Stated goal | Copy the listing from its first line through the line containing "List each element's", replacing "bounding box" with "enclosing box" and leaving everything else unchanged.
-- begin --
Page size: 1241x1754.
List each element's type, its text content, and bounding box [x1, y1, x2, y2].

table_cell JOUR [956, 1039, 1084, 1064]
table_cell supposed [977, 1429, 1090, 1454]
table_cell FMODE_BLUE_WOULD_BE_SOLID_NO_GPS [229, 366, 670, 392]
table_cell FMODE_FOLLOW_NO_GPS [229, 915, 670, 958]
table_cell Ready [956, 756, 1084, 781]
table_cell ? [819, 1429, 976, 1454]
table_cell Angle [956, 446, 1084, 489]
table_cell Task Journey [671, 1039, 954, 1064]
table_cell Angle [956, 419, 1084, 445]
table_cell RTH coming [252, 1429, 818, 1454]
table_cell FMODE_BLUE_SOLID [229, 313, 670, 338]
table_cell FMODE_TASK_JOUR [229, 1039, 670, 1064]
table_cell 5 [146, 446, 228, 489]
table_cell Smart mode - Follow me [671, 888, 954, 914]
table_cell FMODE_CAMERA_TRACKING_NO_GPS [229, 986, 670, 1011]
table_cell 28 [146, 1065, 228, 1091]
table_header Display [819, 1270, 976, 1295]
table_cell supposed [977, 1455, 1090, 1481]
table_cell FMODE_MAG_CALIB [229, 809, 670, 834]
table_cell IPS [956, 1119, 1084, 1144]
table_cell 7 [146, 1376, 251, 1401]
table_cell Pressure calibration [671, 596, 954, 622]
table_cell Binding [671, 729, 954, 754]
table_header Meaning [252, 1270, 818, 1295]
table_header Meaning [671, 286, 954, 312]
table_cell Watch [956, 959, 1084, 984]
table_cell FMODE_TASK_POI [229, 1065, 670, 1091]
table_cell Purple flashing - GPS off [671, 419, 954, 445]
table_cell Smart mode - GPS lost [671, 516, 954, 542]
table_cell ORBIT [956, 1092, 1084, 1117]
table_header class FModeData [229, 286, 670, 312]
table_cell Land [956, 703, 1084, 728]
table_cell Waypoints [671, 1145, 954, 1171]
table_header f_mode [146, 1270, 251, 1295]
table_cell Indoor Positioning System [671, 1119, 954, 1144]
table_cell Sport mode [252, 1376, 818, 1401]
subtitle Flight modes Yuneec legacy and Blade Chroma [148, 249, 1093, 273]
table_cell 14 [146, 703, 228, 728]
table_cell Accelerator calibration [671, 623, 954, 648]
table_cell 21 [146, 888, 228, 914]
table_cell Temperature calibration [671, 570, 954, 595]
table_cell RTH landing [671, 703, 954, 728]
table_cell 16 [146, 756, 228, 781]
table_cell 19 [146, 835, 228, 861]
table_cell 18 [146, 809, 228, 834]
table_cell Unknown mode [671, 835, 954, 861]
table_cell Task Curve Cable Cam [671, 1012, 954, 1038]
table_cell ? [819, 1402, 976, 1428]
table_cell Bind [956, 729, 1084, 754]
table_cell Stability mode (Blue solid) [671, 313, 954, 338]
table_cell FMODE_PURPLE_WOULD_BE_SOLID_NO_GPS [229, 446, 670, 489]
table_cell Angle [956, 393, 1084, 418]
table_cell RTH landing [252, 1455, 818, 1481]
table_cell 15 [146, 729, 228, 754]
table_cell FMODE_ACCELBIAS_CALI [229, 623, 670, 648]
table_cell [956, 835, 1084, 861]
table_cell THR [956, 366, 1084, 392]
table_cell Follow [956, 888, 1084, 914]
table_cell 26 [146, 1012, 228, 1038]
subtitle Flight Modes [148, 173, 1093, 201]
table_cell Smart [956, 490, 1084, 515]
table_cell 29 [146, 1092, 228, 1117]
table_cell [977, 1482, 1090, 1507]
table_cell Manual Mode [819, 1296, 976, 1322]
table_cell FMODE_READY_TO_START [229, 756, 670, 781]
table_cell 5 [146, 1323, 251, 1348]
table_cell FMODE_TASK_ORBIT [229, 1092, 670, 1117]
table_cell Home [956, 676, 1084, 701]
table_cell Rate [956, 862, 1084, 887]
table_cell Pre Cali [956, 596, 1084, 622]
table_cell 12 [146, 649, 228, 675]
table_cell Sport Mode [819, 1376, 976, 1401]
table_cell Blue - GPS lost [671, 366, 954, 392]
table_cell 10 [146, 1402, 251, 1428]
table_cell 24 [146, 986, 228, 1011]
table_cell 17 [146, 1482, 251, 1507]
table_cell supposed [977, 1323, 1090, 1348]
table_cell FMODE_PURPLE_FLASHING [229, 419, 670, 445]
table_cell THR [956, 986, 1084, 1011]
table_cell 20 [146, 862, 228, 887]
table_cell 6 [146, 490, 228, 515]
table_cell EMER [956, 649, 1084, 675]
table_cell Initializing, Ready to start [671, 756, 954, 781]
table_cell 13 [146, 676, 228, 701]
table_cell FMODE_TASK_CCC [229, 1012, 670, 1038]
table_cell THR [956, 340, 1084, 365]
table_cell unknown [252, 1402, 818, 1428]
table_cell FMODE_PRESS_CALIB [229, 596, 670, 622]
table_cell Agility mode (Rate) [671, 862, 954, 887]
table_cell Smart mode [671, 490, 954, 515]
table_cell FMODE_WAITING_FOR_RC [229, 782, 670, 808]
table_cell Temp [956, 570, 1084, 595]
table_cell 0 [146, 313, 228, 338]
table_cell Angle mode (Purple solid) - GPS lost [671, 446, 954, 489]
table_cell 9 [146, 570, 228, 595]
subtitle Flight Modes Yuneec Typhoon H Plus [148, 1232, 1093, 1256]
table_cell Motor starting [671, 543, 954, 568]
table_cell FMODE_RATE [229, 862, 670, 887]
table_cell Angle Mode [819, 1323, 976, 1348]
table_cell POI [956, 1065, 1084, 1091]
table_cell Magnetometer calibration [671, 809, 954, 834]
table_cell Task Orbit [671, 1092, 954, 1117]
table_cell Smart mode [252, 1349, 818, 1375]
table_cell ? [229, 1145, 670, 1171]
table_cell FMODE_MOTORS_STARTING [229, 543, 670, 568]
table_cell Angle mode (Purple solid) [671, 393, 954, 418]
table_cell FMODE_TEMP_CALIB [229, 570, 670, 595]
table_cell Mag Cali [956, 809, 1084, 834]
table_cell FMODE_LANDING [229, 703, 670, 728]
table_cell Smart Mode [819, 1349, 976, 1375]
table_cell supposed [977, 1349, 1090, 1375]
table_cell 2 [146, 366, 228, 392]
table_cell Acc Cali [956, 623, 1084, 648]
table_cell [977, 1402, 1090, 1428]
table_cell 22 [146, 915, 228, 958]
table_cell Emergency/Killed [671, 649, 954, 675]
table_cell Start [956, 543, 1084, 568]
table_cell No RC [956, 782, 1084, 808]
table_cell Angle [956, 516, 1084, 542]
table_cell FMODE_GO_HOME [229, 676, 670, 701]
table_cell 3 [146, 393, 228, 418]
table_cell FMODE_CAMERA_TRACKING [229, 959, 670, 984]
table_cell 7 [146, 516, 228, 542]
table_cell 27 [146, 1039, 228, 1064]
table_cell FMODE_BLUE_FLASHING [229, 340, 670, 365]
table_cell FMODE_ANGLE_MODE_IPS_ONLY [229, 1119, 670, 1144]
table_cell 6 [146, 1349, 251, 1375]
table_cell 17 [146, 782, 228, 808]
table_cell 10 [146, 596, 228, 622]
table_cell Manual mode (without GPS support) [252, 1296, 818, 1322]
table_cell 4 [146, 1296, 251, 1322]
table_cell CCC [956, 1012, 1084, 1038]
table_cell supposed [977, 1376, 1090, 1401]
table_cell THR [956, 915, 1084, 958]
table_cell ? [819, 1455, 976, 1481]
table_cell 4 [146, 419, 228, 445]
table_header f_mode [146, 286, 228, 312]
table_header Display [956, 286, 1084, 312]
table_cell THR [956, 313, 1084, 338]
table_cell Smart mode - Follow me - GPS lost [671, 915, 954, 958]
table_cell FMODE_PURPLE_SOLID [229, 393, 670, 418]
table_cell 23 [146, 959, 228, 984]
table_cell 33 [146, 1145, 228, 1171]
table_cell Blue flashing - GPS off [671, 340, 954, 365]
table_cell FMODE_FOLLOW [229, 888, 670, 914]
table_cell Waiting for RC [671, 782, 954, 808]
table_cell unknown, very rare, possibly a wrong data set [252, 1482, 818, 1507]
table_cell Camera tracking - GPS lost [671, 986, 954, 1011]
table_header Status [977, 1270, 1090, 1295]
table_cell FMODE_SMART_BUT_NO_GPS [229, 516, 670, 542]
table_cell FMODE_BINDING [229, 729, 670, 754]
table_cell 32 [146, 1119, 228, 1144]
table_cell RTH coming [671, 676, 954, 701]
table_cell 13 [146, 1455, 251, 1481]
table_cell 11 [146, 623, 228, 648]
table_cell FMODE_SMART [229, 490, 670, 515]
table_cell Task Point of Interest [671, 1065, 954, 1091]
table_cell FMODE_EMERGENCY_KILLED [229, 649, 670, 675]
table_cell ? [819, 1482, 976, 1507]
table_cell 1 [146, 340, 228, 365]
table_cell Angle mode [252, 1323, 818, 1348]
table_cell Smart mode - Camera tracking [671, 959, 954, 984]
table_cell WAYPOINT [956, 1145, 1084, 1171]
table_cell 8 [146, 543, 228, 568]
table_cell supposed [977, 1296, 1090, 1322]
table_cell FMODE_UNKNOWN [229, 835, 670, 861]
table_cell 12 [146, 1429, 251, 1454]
-- end --
Solution to this problem |
Page size: 1241x1754.
List each element's type, its text content, and enclosing box [x1, y1, x2, y2].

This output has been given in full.